━━ THE DATA ━━

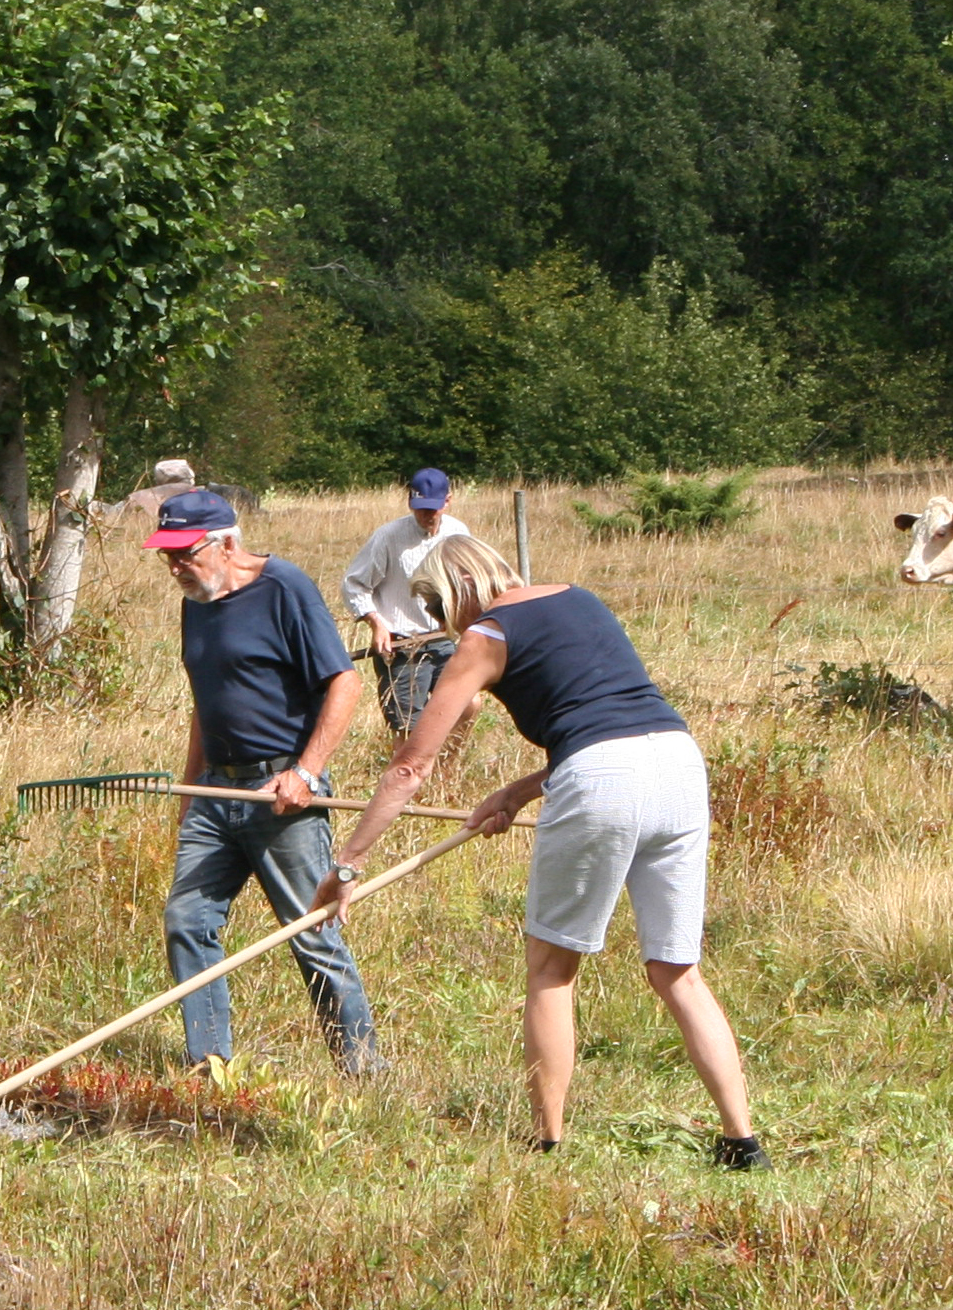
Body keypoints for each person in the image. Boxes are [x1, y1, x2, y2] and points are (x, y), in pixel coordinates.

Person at [311, 533, 764, 1166]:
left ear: (455, 591)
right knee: (676, 969)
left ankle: (547, 1141)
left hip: (604, 779)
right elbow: (608, 719)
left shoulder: (485, 635)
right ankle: (742, 1141)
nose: (448, 629)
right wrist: (521, 791)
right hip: (680, 766)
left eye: (441, 614)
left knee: (553, 970)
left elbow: (411, 766)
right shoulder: (582, 599)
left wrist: (347, 864)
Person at [146, 487, 383, 1075]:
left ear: (227, 542)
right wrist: (191, 789)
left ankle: (363, 1070)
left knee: (311, 934)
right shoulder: (196, 599)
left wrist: (305, 772)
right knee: (188, 921)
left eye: (185, 553)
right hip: (215, 791)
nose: (176, 566)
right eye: (166, 556)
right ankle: (209, 1065)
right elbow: (207, 703)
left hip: (281, 797)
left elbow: (344, 682)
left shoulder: (285, 588)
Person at [339, 467, 473, 733]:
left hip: (442, 640)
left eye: (432, 508)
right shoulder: (389, 537)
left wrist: (459, 617)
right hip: (402, 647)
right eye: (419, 507)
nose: (426, 515)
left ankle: (446, 771)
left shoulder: (458, 533)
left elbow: (466, 581)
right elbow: (354, 584)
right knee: (409, 728)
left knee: (468, 705)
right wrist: (377, 624)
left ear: (448, 501)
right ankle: (409, 769)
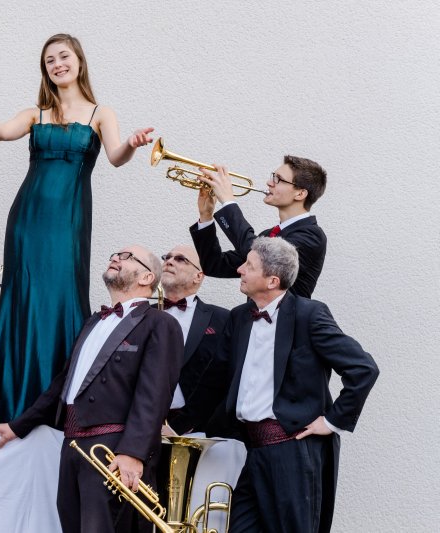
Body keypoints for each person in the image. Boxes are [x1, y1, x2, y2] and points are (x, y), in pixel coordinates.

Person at [0, 33, 155, 423]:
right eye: (50, 60)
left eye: (64, 56)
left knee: (61, 296)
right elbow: (1, 132)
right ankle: (14, 409)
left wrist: (132, 142)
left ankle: (57, 410)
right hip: (27, 220)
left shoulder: (101, 113)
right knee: (24, 299)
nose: (57, 63)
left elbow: (116, 157)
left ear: (79, 61)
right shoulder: (36, 113)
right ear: (45, 70)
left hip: (68, 222)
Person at [0, 245, 182, 533]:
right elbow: (64, 384)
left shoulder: (161, 323)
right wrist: (17, 426)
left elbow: (154, 394)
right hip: (73, 446)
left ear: (147, 277)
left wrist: (133, 453)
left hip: (114, 450)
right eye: (115, 254)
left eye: (126, 257)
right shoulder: (93, 322)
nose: (115, 258)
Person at [214, 237, 379, 532]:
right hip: (254, 452)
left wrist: (331, 421)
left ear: (272, 280)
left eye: (248, 265)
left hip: (292, 453)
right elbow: (216, 378)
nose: (240, 269)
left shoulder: (309, 314)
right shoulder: (240, 317)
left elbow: (363, 368)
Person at [189, 155, 328, 298]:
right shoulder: (269, 234)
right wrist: (206, 216)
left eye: (278, 179)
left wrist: (228, 202)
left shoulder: (312, 236)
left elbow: (264, 258)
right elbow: (214, 265)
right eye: (273, 176)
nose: (269, 183)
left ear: (300, 193)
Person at [157, 245, 230, 435]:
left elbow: (224, 379)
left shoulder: (222, 319)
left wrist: (182, 425)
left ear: (199, 276)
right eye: (167, 257)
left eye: (180, 259)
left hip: (197, 429)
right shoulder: (142, 314)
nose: (169, 261)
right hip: (144, 423)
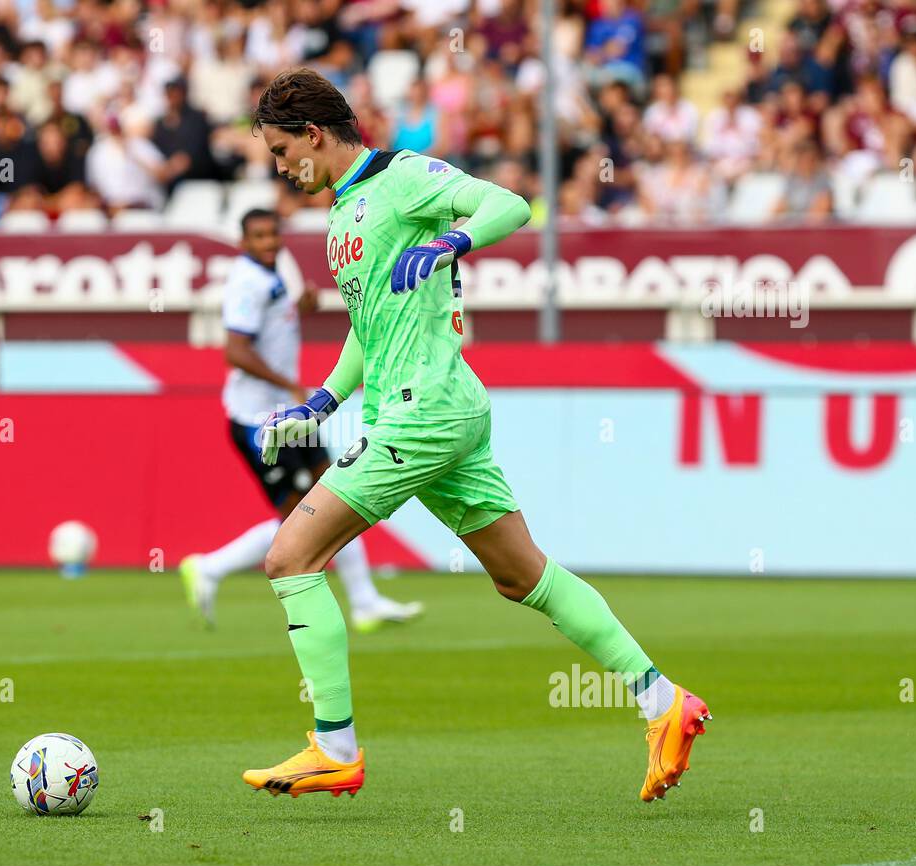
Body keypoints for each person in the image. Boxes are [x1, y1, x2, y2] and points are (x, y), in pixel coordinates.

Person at [241, 69, 710, 801]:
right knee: (523, 575)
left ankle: (335, 746)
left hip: (422, 412)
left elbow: (509, 203)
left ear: (312, 135)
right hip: (435, 412)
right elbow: (371, 331)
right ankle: (663, 701)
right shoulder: (341, 219)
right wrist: (321, 402)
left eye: (279, 150)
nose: (277, 168)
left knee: (290, 556)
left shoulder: (401, 177)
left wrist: (453, 241)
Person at [179, 208, 422, 634]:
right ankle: (210, 567)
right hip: (259, 422)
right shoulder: (246, 282)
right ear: (243, 242)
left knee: (335, 496)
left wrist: (298, 308)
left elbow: (271, 329)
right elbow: (234, 351)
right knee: (300, 519)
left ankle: (365, 602)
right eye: (258, 236)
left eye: (273, 234)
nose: (269, 242)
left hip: (289, 416)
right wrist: (289, 384)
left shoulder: (272, 274)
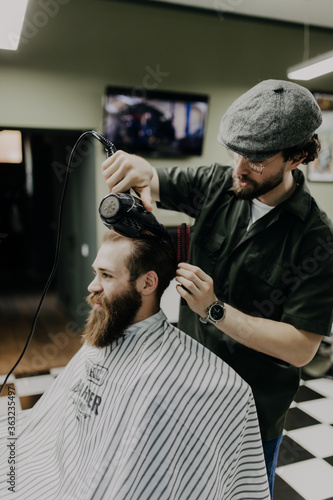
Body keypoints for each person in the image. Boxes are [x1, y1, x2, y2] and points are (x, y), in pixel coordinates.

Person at [101, 79, 333, 498]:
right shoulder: (217, 184)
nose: (240, 168)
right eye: (236, 152)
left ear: (297, 156)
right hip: (186, 394)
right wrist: (140, 169)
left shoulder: (317, 239)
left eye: (257, 160)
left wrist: (215, 309)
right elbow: (153, 181)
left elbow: (301, 346)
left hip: (249, 414)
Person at [0, 228, 270, 499]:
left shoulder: (169, 378)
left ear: (148, 283)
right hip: (54, 466)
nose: (92, 286)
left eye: (106, 275)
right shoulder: (105, 336)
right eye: (96, 273)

━━━

WHAT YOU NEED TO DO: What lines above hold the word "nose"? Pull each one out.

SOLUTION TO THIS TASK:
nose: (448, 629)
nose: (176, 566)
nose: (426, 515)
nose: (57, 63)
nose: (115, 258)
nose: (240, 269)
nose: (269, 183)
nose: (169, 261)
nose: (277, 168)
nose: (269, 242)
nose: (240, 168)
nose: (92, 286)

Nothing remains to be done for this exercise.